È una finestra che si apre sull’eternità quella che i pittori, soprattutto del Rinascimento, concepivano realizzando il ritratto di qualcuno.

L'idea di lasciare ai posteri la percezione esatta delle proprie fattezze, infatti, costituiva, allora come ora, uno dei tanti espedienti che gli uomini hanno messo in atto per gabbare la morte. Naturalmente, è un’illusione, ma ha la sua efficacia. In quest’ottica, il successo di Raffaello come ritrattista si spiega assai bene, al di là del suo importante contributo a questo genere artistico, di cui ha profondamente mutato la tipologia e l’assetto compositivo. Non si ritenga questa riflessione insulsa perché, se avessero potuto, ammirando i ritratti del grande urbinate, i suoi committenti avrebbero volentieri detto quel che, sia pure sbagliando (non si può qui affrontare il problema e, certo, si tratta di una semplificazione), possiamo dire oggi con un paragone improprio: «Sembra una fotografia! ». È tuttavia a quel massimo grado di aderenza alla fisionomia originale che tendevano le sue opere. Neanche questa considerazione, sebbene iperbolica, può dirsi banale perché, per esempio, non si potrebbe dire la stessa cosa dei ritratti di Rembrandt, ma neppure di quelli di Botticelli. La radice del percorso del Sanzio ritrattista nasce dall’ambito quattrocentesco guardando più a Perugino, però, di cui non si può non ricordare un quadro come il Ritratto di Francesco delle Opere che contiene in nuce molti dei suggerimenti che poi il giovane Raffaello svilupperà nei suoi capolavori.
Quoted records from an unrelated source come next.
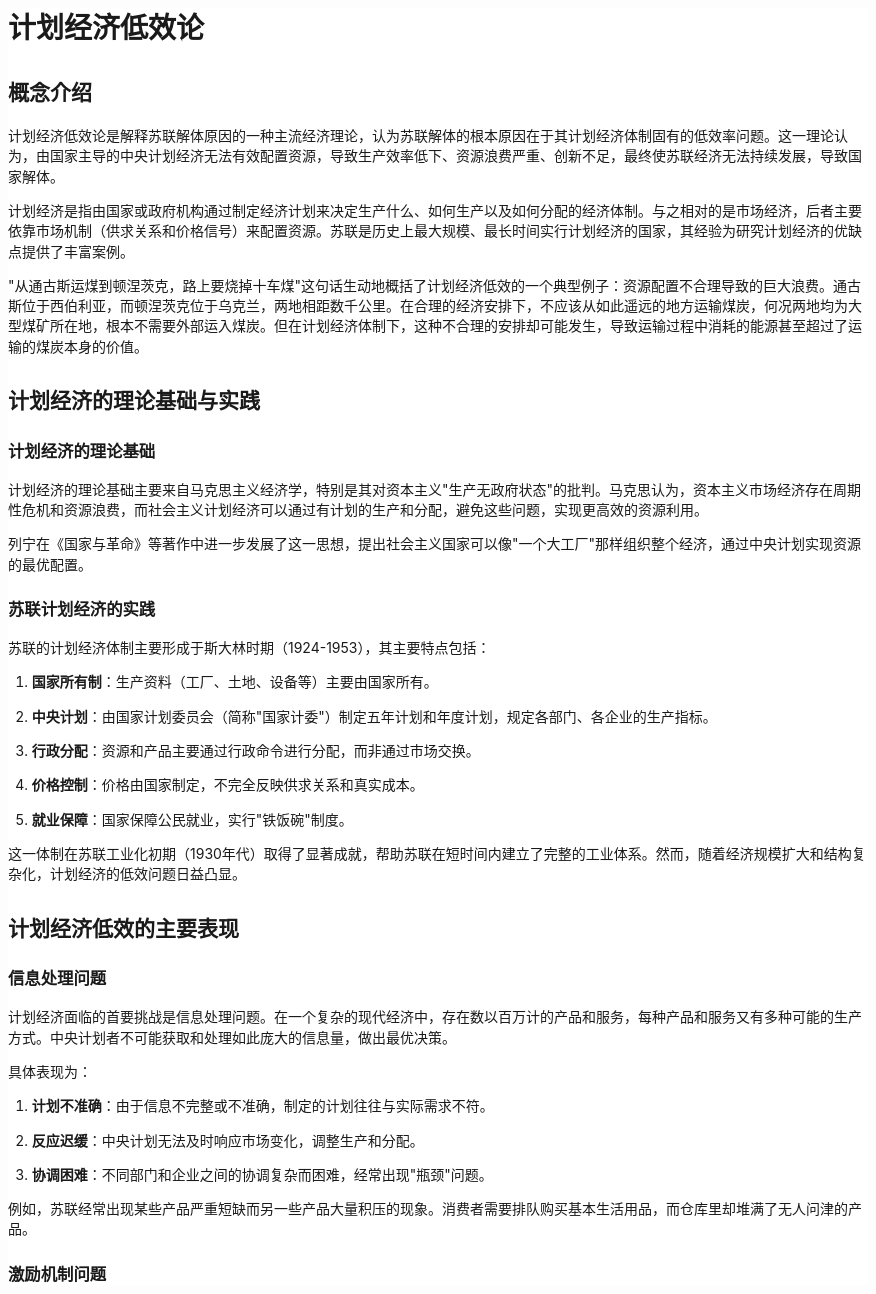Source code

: # 计划经济低效论

## 概念介绍

计划经济低效论是解释苏联解体原因的一种主流经济理论，认为苏联解体的根本原因在于其计划经济体制固有的低效率问题。这一理论认为，由国家主导的中央计划经济无法有效配置资源，导致生产效率低下、资源浪费严重、创新不足，最终使苏联经济无法持续发展，导致国家解体。

计划经济是指由国家或政府机构通过制定经济计划来决定生产什么、如何生产以及如何分配的经济体制。与之相对的是市场经济，后者主要依靠市场机制（供求关系和价格信号）来配置资源。苏联是历史上最大规模、最长时间实行计划经济的国家，其经验为研究计划经济的优缺点提供了丰富案例。

"从通古斯运煤到顿涅茨克，路上要烧掉十车煤"这句话生动地概括了计划经济低效的一个典型例子：资源配置不合理导致的巨大浪费。通古斯位于西伯利亚，而顿涅茨克位于乌克兰，两地相距数千公里。在合理的经济安排下，不应该从如此遥远的地方运输煤炭，何况两地均为大型煤矿所在地，根本不需要外部运入煤炭。但在计划经济体制下，这种不合理的安排却可能发生，导致运输过程中消耗的能源甚至超过了运输的煤炭本身的价值。

## 计划经济的理论基础与实践

### 计划经济的理论基础

计划经济的理论基础主要来自马克思主义经济学，特别是其对资本主义"生产无政府状态"的批判。马克思认为，资本主义市场经济存在周期性危机和资源浪费，而社会主义计划经济可以通过有计划的生产和分配，避免这些问题，实现更高效的资源利用。

列宁在《国家与革命》等著作中进一步发展了这一思想，提出社会主义国家可以像"一个大工厂"那样组织整个经济，通过中央计划实现资源的最优配置。

### 苏联计划经济的实践

苏联的计划经济体制主要形成于斯大林时期（1924-1953），其主要特点包括：

1. **国家所有制**：生产资料（工厂、土地、设备等）主要由国家所有。

2. **中央计划**：由国家计划委员会（简称"国家计委"）制定五年计划和年度计划，规定各部门、各企业的生产指标。

3. **行政分配**：资源和产品主要通过行政命令进行分配，而非通过市场交换。

4. **价格控制**：价格由国家制定，不完全反映供求关系和真实成本。

5. **就业保障**：国家保障公民就业，实行"铁饭碗"制度。

这一体制在苏联工业化初期（1930年代）取得了显著成就，帮助苏联在短时间内建立了完整的工业体系。然而，随着经济规模扩大和结构复杂化，计划经济的低效问题日益凸显。

## 计划经济低效的主要表现

### 信息处理问题

计划经济面临的首要挑战是信息处理问题。在一个复杂的现代经济中，存在数以百万计的产品和服务，每种产品和服务又有多种可能的生产方式。中央计划者不可能获取和处理如此庞大的信息量，做出最优决策。

具体表现为：

1. **计划不准确**：由于信息不完整或不准确，制定的计划往往与实际需求不符。

2. **反应迟缓**：中央计划无法及时响应市场变化，调整生产和分配。

3. **协调困难**：不同部门和企业之间的协调复杂而困难，经常出现"瓶颈"问题。

例如，苏联经常出现某些产品严重短缺而另一些产品大量积压的现象。消费者需要排队购买基本生活用品，而仓库里却堆满了无人问津的产品。

### 激励机制问题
Non è un caso che sia stato proprio il XV secolo quello nel quale, in epoca moderna, prese piede il genere del ritratto, sull’onda di una crescita sociale e di una ricchezza diffusa che non era più solo appannaggio dei sovrani e della nobiltà, ma che si poteva finalmente allargare alla classe mercantile e agli artigiani benestanti, insomma a quella proto-borghesia a cui appartenevano pure Francesco delle Opere e la stessa famiglia del Sanzio.